O Brasil é referência mundial em vacinação graças ao Programa Nacional de Imunizações, criado em 1973, que é considerado o maior programa de vacinação pública e gratuita do mundo, mas especialistas alertam para a queda nas taxas de adesão registada nos últimos anos.

Atualmente o calendário do Ministério da Saúde brasileiro inclui 15 vacinas aplicadas antes dos 10 anos de idade.

Porém, em 2019, pela primeira vez desde 1994, ano desde o qual os dados estão disponíveis, o Brasil não atingiu a marca de imunizar 95% do público-alvo, enquanto neste ano a cobertura gira em torno de 50%.

“O que está a acontecer este ano é uma calamidade pública. Até 2019, era preocupante dado o risco para o país do retorno de doenças, como o sarampo”, disse Isabella Ballalai, vice-presidente da Sociedade Brasileira de Imunizações em entrevista à Efe.

Graças ao amplo programa de vacinação, o Brasil erradicou o sarampo em 2016, mas a doença reapareceu em 2018 e, só no ano passado, o país registou mais de 13.000 casos confirmados e 15 mortes.

Em 2020, os casos eram de 7.293, com pelo menos cinco óbitos, até julho, segundo o Ministério da Saúde.

Agora, em plena emergência sanitária causada pelo novo coronavírus, as autoridades locais temem que a cobertura vacinal termine o ano muito abaixo do ideal, que está entre 90 e 95%.

Segundo Isabela Ballalai, a taxa de imunização caiu entre 30% e 50% até agora em 2020, principalmente devido ao “medo” das pessoas de se infetarem na pandemia.

A especialista destacou que o país vive um fenómeno conhecido como “hesitação vacinal”, que é quando as pessoas passam a procurar menos imunizações.

Entre os principais fatores para essa queda, segundo o Ministério da Saúde, está a falsa sensação de segurança perante o controlo das doenças e o desconhecimento da população mais jovem e, principalmente, o surgimento de notícias falsas e de grupos antivacina.

Especialistas destacam que, graças ao Programa Nacional de Imunizações, o Brasil ainda tem uma cobertura vacinal “bastante razoável”, mas alertam que, se as taxas de vacinação continuarem a cair, o país voltará a sofrer surtos de doenças erradicadas.

“A tendência é que a população gradualmente se torne não imune por falta de vacinas.
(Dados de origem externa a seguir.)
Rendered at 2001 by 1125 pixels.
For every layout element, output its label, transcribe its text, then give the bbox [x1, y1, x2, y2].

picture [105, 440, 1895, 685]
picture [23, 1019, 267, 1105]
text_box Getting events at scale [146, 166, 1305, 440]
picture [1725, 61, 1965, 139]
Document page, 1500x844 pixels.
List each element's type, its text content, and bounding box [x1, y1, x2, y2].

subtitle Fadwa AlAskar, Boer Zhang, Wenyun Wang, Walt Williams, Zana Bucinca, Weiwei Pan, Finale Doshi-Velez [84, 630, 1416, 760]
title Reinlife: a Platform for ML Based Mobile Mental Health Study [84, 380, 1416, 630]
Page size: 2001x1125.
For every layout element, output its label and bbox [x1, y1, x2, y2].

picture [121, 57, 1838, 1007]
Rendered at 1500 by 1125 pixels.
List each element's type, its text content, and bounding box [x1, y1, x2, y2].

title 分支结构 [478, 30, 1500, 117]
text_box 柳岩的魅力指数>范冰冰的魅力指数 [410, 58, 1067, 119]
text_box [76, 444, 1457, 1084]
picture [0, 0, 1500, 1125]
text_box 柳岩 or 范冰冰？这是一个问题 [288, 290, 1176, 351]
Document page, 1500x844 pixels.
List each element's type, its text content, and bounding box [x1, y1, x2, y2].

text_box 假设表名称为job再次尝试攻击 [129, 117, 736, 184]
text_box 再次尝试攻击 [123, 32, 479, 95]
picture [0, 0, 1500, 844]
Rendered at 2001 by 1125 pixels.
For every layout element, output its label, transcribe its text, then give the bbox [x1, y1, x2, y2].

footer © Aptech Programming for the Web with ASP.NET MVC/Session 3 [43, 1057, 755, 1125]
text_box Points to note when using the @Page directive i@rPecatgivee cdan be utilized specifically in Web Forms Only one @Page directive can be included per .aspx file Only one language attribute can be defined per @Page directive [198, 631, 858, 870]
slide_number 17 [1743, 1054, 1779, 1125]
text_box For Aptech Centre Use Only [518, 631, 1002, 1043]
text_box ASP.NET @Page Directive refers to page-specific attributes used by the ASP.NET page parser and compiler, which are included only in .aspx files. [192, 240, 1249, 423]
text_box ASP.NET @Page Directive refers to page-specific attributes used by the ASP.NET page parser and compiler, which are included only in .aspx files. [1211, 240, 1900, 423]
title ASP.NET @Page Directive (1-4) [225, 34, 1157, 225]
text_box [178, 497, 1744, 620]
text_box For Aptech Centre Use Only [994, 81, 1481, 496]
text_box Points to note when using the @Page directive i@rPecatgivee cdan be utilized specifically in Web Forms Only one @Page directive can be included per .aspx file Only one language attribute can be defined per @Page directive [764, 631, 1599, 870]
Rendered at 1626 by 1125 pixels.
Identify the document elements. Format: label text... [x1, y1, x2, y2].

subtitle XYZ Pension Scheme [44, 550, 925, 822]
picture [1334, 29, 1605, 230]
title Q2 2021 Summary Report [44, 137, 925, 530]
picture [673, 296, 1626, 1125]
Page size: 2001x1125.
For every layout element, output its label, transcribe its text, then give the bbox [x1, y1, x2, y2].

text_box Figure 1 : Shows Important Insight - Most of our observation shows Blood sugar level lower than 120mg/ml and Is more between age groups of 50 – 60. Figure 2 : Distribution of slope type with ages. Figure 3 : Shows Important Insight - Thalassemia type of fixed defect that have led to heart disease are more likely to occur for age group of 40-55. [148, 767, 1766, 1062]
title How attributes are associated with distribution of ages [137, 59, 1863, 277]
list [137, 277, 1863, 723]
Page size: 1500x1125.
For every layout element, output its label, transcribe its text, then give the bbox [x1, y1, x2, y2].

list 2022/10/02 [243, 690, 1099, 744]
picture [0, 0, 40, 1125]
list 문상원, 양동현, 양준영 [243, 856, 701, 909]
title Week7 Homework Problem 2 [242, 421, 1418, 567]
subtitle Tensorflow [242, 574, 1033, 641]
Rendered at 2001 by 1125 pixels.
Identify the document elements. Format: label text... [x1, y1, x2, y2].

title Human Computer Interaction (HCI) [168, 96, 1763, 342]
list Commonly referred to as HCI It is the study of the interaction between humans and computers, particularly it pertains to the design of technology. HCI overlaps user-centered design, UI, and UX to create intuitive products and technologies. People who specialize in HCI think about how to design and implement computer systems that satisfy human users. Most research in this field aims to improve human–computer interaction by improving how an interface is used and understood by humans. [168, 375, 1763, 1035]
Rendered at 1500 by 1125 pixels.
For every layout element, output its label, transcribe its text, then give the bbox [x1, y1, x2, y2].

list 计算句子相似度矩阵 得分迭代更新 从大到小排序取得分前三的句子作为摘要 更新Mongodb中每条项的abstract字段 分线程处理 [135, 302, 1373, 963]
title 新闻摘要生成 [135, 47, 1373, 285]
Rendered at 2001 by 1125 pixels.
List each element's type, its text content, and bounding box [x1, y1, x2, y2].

Isso pode culminar em casos graves de doenças já superadas e aumento das taxas de mortalidade”, alertou o infecciologista Marcelo Otsuka, vice-presidente da Sociedade de Pediatria de São Paulo.

De acordo com um estudo realizado em 2019 pela Sociedade Brasileira de Imunizações, sete em cada 10 brasileiros acreditam em informações falsas sobre vacinação, enquanto 13% (ou seja, mais de 21 milhões de pessoas) disseram que não foram vacinados nem vacinaram uma criança sob os seus cuidados.

Recentemente, o próprio Presidente brasileiro, Jair Bolsonaro, um dos dirigentes mais céticos quanto à gravidade da covid-19, afirmou que “ninguém pode obrigar ninguém a se vacinar”.

“Os antivacinas acabaram encontrando [no Brasil] uma população confusa e cansada que está recebendo informações desconectadas de todos os lados, sem saber em quem acreditar”, disse Isabella Ballalai.

Já o infecciologista Marcelo Otsuka lembrou que, antes de serem lançadas, todas as vacinas passam por uma “série de análises e comités externos” para “avaliar a sua eficácia e possíveis eventos adversos”.

“Basta olhar para os dados públicos, como eram as doenças antes da vacina e como ficam depois da vacina. Quantas pessoas conseguimos proteger e quantas deixaram de morrer graças a elas”, concluiu.